O filme Cisne negro causou frisson. Levou os prêmios de melhor filme, diretor e atriz, já previstos, mas merecidos. Explorando o tema do universo cruel da competição entre bailarinas e da frágil condição humana, aborda a avassaladora ambição de uma insegura bailarina que se lança para alcançar seu sonho, ao preço da perda dos limites entre o real e o imaginário. A doce Nina é instigada pelo experiente coreógrafo a buscar dentro de si seu lado mau, do contrário, não estaria apta a interpretar o cisne negro. O filme, literariamente falando, poderia ser classificado dentro do gênero fantástico tanto pela hesitação da própria personagem entre a realidade e a fantasia como do próprio espectador provado duramente até o final.
A questão de um “duplo” de si mesmo já foi explorada inúmeras vezes pela literatura e artes em geral, pois cada pessoa traz dentro de si “um demônio que ruge e um Deus que chora”, já dizia em versos Olavo Bilac. Normalmente, os trazemos (Deus e demônio) numa cálida harmonia, equilibrando nossos sentimentos numa luta interminável e vale lembrar que a natureza humana pende muito mais para o mal do que para o bem, o que exige maior esforço do homem para conviver pacificamente consigo mesmo e com o outro. Justamente o outro é nossa fonte de agonia, segundo Sartre, o homem não se conhece em sua totalidade se não pelos olhos de outras pessoas, só a convivência permite ao homem fazer as escolhas que deseja. Portanto o outro nos atormenta, mas sem o outro, não nos constituímos.

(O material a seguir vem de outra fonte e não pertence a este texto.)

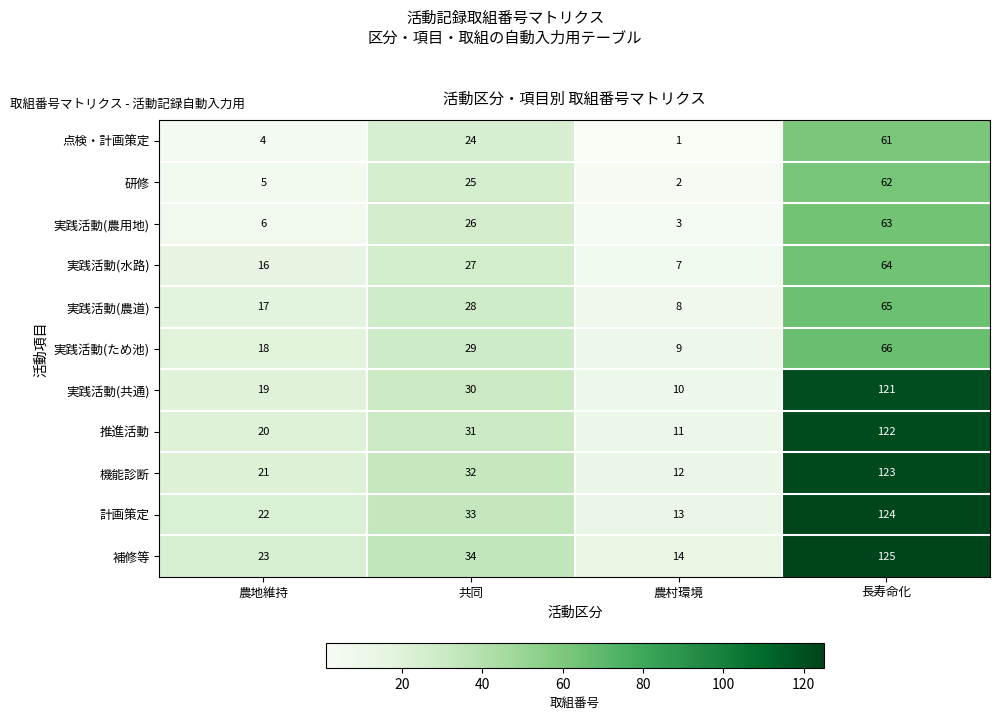

Where is 推進活動 nearest to the value 66?

共同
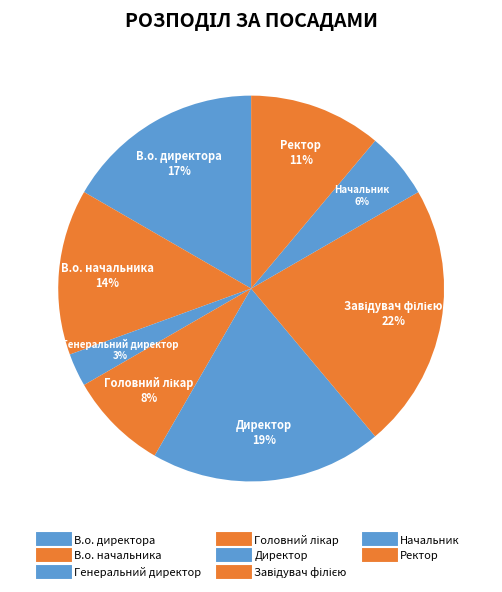

Is there any slice that represents more than half of the pie?

No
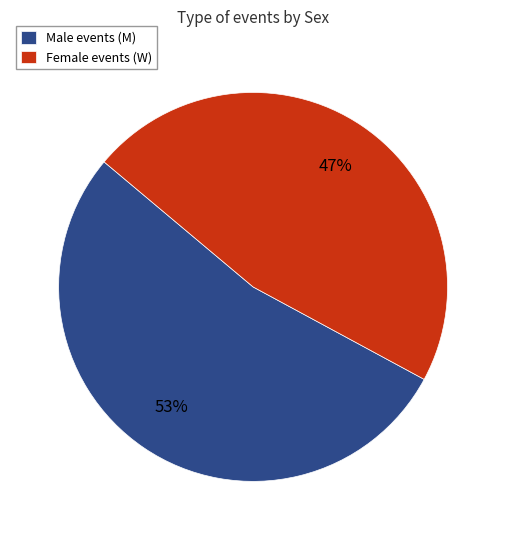

Which category accounts for the majority?

Male events (M)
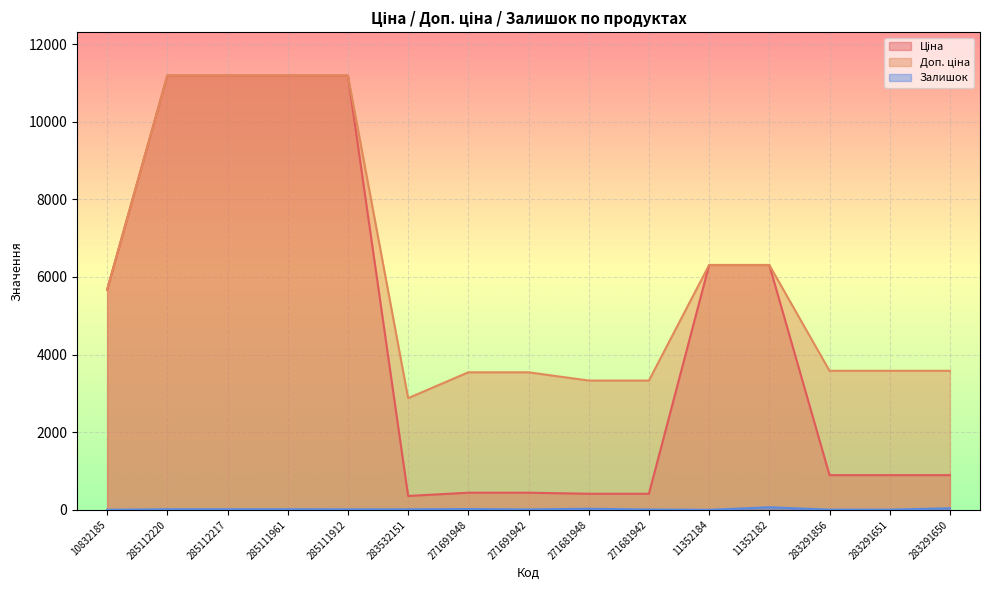

How many lines are shown in the chart?

3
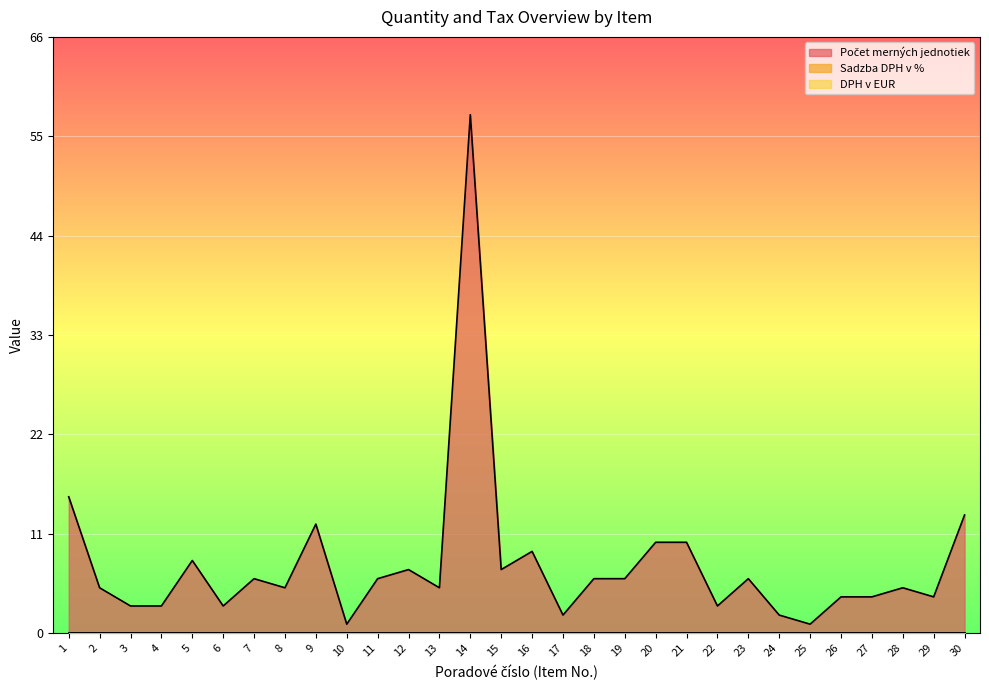

List the labels in order of Sadzba DPH v % value, largest first.

1, 2, 3, 4, 5, 6, 7, 8, 9, 10, 11, 12, 13, 14, 15, 16, 17, 18, 19, 20, 21, 22, 23, 24, 25, 26, 27, 28, 29, 30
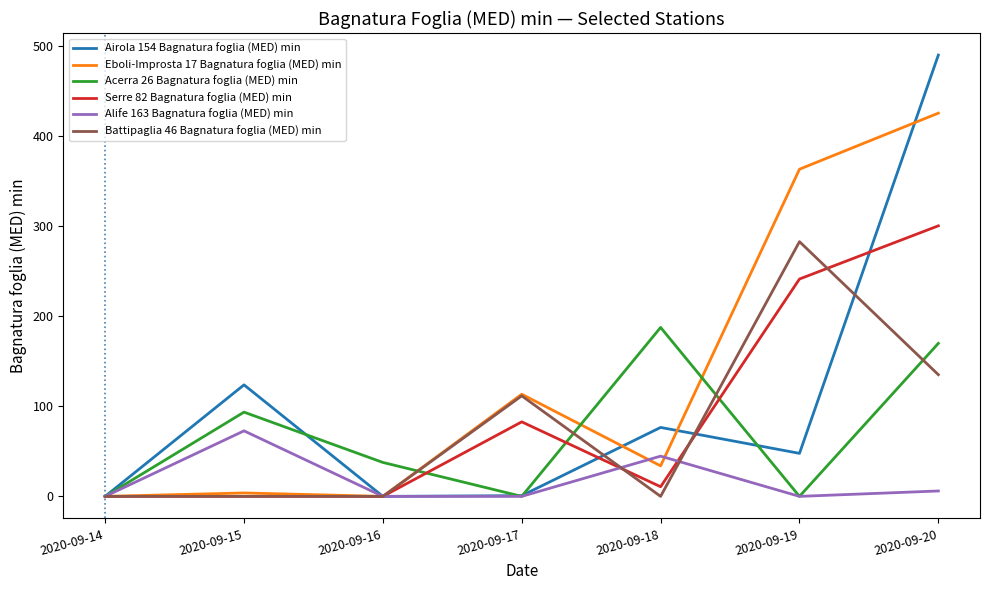

At which category does the chart reach its peak across all series?

2020-09-20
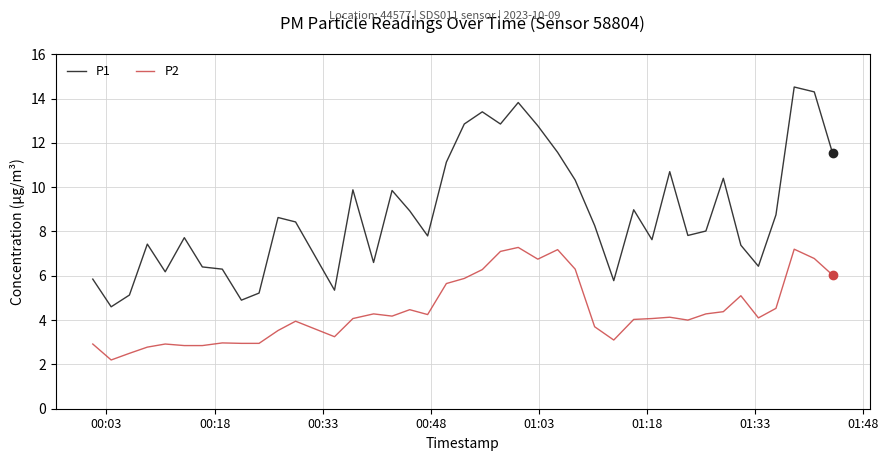

Which series has the largest range (max minus min)?

P1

O filme fez lembrar o conto de Edgar Allan Poe, “William Wilson”, em que o escritor apresenta a história de um personagem atormentado por uma espécie de sósia que surge em momentos inesperados sempre o admoestando para o bem, pois ele próprio revela ter sido sempre um sujeito mau. De forma oposta, Nina, a protagonista do filme “Cisne negro”, luta para trazer à tona a outra de si, porém a malvada, a sensual e maliciosa, como pedia o papel do cisne mau. A bailarina, que já mostrava traços de instabilidade emocional, se angustia nessa luta, debatendo-se em conflitos até o fim. No conto de Poe, o personagem é perseguido insistementente pelo seu estranho duplo que ora se rivaliza com ele, ora assume ares de proteção e ainda denuncia suas trapaças até que tudo culmina com um duelo entre os dois, pois já não podem mais conviver. O ódio do personagem de Poe pelo seu duplo o conduz à morte inevitável, pois não há lugar para dois.
O filme é bom, faz refletir sobre a difícil e insana competitividade do mundo atual e sobretudo, sobre a questão da dualidade, tema universal. Vendo o filme, foi possível trazer à lembrança o conto de Poe, como se um estranho espelho os refletisse. Aliás, como os espelhos são explorados no filme, objetos cheios de mistérios e lendas, com ligações com o duplo, segundo a psicanálise.
Vale a pena assistir. De acordo com minha amiga, incorrigível cinéfila, o filme é bom. Aterrorizante, mas muito bom.